- _Supplied passage_:

— begin —

Once you’ve successfully executed the command, you should see a new table named “cost_and_usage” with the below properties. Now we’re ready to start executing queries and running analysis!

Start with Looker and connect to Athena

Setting up Looker is a quick process, and you can try it out for free here (or download from Amazon Marketplace). It takes just a few seconds to connect Looker to your Athena database, and Looker comes with a host of pre-built data models and dashboards to make analysis of your cost and usage data simple and intuitive. After you’re connected, you can use the Looker UI to run whatever analysis you’d like. Looker translates this UI to optimized SQL, so any user can execute and visualize queries for true self-service analytics.

— end —

- _Recorded information_:
— begin —

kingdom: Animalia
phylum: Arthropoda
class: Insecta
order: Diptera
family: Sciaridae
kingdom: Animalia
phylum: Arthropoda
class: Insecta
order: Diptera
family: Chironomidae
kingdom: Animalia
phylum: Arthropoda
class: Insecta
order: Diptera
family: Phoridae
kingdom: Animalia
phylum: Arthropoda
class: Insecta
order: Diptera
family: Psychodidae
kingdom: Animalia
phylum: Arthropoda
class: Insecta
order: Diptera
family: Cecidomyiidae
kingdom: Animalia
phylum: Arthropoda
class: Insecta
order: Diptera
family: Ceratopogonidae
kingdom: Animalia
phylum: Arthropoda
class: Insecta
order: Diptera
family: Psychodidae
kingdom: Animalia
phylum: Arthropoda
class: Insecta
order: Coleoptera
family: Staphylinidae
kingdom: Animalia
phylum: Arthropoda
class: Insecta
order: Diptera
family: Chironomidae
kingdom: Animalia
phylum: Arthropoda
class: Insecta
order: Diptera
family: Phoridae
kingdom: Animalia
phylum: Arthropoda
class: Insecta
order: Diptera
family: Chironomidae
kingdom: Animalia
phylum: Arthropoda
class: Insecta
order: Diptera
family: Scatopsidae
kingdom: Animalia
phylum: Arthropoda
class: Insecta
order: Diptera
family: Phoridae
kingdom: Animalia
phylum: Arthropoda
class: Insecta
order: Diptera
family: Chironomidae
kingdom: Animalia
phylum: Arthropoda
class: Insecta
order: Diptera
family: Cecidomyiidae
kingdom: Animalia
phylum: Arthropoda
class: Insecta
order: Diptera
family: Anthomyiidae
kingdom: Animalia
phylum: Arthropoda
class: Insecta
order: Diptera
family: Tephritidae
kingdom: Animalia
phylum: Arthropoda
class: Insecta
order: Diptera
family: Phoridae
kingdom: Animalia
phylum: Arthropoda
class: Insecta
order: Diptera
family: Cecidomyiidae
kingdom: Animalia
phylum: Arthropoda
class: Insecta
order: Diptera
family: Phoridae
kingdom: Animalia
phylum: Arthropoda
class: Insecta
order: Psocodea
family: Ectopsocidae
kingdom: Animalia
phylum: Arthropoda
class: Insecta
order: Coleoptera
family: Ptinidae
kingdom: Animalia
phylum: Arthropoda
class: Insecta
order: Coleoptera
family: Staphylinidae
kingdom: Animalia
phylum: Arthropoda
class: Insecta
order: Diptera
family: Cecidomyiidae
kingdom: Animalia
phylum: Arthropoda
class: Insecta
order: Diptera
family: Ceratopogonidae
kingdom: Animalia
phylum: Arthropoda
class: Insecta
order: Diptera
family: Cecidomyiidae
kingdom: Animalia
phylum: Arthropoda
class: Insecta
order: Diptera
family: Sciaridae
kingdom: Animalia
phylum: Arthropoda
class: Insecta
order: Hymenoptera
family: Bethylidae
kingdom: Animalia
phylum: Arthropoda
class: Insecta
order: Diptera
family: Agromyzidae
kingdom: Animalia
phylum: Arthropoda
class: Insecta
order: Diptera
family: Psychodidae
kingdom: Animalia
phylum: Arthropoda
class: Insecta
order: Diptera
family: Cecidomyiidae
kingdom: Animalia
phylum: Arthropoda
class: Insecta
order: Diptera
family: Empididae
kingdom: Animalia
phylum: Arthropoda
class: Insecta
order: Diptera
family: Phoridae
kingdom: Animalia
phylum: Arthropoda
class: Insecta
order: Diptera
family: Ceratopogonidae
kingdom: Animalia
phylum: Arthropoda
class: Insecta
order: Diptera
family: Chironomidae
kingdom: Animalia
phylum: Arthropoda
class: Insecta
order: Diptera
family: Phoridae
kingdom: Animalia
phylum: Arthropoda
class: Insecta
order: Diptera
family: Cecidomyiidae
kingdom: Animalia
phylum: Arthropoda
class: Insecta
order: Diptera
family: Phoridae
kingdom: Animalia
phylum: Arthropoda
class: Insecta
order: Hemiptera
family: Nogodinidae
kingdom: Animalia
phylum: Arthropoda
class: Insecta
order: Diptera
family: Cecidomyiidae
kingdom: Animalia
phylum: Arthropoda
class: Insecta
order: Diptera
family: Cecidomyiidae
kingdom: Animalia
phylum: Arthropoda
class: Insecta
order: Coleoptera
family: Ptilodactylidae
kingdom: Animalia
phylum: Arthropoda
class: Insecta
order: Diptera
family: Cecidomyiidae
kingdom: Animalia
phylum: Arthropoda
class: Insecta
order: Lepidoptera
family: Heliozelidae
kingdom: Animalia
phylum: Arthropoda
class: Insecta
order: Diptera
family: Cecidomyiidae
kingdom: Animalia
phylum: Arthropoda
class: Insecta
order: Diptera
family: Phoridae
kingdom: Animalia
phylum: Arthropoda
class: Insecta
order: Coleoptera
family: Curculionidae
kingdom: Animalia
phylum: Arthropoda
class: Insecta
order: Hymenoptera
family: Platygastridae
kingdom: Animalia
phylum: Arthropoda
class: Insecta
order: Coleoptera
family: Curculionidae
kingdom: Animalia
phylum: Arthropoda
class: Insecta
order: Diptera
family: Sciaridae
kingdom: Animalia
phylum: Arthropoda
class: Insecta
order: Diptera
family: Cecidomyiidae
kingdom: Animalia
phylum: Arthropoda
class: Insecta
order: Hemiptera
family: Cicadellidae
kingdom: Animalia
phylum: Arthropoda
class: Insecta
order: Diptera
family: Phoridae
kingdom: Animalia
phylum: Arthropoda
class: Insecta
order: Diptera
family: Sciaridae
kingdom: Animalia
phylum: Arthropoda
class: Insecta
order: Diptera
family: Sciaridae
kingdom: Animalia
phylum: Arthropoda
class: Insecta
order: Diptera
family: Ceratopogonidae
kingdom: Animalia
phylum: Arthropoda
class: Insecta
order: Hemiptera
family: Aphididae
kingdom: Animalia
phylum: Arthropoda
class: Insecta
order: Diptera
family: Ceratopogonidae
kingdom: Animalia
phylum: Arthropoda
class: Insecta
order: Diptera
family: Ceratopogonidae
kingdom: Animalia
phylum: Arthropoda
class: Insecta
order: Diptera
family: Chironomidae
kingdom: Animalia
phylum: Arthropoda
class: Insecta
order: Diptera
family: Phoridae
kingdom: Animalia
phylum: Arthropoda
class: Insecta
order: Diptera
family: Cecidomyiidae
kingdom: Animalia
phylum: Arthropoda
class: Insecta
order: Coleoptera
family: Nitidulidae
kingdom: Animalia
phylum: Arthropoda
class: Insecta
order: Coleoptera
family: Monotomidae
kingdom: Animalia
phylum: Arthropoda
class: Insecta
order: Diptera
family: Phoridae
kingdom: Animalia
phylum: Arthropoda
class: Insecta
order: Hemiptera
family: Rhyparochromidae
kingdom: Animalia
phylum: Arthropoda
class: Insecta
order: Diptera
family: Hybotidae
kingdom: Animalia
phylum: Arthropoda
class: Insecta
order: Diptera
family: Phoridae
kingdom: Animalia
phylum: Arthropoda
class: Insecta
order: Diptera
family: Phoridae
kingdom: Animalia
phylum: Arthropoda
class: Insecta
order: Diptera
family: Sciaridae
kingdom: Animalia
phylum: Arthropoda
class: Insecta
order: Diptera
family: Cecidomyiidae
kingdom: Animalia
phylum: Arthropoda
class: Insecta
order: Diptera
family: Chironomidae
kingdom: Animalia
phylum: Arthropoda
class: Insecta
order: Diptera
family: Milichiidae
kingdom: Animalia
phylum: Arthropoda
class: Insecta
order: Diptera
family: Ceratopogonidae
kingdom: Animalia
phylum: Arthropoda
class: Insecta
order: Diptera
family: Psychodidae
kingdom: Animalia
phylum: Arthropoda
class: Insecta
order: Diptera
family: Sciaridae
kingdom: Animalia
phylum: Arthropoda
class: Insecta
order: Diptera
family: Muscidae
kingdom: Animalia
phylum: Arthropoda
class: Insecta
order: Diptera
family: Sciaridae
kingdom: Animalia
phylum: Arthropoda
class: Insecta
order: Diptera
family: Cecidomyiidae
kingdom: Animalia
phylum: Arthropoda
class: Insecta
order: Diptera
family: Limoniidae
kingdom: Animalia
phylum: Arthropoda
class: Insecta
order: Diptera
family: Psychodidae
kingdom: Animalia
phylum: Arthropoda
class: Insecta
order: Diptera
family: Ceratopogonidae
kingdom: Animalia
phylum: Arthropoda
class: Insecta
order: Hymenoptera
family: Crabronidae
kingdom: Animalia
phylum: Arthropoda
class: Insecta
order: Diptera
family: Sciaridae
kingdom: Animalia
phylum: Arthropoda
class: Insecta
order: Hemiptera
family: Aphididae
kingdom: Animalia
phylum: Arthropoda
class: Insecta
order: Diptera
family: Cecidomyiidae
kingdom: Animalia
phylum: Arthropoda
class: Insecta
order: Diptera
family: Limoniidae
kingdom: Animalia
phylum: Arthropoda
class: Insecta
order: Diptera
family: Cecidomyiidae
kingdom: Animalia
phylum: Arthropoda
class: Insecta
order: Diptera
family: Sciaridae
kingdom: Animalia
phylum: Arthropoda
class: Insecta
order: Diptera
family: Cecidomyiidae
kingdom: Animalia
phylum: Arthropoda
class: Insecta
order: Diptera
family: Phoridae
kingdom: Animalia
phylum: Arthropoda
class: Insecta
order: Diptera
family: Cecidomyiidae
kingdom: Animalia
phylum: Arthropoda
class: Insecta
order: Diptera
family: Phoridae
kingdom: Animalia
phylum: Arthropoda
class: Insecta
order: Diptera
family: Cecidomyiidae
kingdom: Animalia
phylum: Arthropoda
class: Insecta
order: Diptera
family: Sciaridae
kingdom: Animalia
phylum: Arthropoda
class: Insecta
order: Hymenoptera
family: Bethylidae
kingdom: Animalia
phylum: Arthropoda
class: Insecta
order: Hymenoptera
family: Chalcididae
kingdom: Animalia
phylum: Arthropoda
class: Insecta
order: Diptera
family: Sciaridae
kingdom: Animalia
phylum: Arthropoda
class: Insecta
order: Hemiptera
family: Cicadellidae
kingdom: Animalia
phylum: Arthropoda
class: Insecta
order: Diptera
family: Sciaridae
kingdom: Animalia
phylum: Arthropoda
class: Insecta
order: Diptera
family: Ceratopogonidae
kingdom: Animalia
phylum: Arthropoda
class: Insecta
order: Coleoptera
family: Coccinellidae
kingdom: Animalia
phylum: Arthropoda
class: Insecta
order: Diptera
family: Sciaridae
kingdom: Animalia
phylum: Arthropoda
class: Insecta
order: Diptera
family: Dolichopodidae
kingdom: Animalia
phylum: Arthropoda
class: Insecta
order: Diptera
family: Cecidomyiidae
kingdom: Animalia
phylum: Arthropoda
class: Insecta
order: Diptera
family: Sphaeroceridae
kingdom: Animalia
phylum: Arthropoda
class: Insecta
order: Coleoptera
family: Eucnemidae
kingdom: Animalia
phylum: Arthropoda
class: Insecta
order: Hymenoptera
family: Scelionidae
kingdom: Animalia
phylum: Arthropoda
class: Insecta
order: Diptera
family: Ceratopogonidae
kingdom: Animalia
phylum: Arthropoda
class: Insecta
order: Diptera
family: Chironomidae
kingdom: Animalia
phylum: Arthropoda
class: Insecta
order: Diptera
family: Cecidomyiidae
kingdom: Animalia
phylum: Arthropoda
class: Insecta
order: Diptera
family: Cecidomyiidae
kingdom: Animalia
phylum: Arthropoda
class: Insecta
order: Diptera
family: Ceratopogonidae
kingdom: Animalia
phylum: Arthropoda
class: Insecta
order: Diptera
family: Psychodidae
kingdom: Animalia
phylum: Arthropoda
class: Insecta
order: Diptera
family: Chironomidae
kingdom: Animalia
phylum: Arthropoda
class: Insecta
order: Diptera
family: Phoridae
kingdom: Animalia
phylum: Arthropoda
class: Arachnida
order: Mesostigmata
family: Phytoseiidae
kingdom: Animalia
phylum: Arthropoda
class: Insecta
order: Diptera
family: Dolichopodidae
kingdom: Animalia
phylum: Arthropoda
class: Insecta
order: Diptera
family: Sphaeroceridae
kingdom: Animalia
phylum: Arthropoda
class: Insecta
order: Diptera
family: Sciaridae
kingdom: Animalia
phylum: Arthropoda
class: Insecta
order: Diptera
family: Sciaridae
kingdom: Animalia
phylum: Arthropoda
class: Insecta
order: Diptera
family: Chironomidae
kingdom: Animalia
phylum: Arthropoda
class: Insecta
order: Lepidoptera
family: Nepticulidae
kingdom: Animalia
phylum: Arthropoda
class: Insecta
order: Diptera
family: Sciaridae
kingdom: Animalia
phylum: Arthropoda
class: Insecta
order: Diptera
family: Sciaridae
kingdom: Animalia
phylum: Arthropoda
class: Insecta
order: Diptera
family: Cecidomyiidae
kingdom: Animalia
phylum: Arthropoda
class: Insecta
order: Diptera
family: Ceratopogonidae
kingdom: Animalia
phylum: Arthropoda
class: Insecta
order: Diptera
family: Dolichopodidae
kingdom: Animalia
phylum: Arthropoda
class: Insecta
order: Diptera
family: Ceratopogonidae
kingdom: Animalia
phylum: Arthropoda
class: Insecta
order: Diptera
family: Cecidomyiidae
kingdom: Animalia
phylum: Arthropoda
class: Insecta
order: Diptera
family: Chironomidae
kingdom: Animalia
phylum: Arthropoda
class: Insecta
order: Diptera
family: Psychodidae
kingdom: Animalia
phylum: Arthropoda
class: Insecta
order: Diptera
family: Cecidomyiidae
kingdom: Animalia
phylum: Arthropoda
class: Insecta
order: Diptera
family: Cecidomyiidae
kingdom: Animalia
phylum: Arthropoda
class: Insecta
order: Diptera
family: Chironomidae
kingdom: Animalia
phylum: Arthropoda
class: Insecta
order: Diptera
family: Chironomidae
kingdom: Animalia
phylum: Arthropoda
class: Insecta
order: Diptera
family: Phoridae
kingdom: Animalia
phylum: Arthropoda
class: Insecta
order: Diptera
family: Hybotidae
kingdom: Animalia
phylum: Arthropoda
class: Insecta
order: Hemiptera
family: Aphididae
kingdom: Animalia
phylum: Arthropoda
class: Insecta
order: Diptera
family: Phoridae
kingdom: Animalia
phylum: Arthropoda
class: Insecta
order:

— end —

- _Written task 1_:
Answer these from the Looker and Athena passage:
(a) What is the new table called once the command has run?
(b) Besides trying it for free, where can Looker be downloaded?
(c) What does Looker translate its UI into?
- _Written task 2_: Carry on the Looker and Athena passage after its final sentence.
The entries come from a separate source and are not part of the Looker and Athena passage.

- _Exercise output 1_:
(a) cost_and_usage
(b) Amazon Marketplace
(c) Optimized SQL

- _Exercise output 2_:
Major cost saving levers

Now that the data pipeline is configured, you can dive into the most popular use cases for cost savings. In this post, I focus on:

  • Purchasing Reserved Instances vs. On-Demand Instances
  • Data transfer costs
  • Allocating costs over users or other Attributes (denoted with resource tags)

On-Demand, Spot, and Reserved Instances

Purchasing Reserved Instances vs On-Demand Instances is arguably going to be the biggest cost lever for heavy AWS users (Reserved Instances run up to 75% cheaper!). AWS offers three options for purchasing instances:

  • On-Demand—Pay as you use.
  • Spot (variable cost)—Bid on spare Amazon EC2 computing capacity.
  • Reserved Instances—Pay for an instance for a specific, allotted period of time.

When purchasing a Reserved Instance, you can also choose to pay all-upfront, partial-upfront, or monthly. The more you pay upfront, the greater the discount.

If your company has been using AWS for some time now, you should have a good sense of your overall instance usage on a per-month or per-day basis. Rather than paying for these instances On-Demand, you should try to forecast the number of instances you’ll need, and reserve them with upfront payments.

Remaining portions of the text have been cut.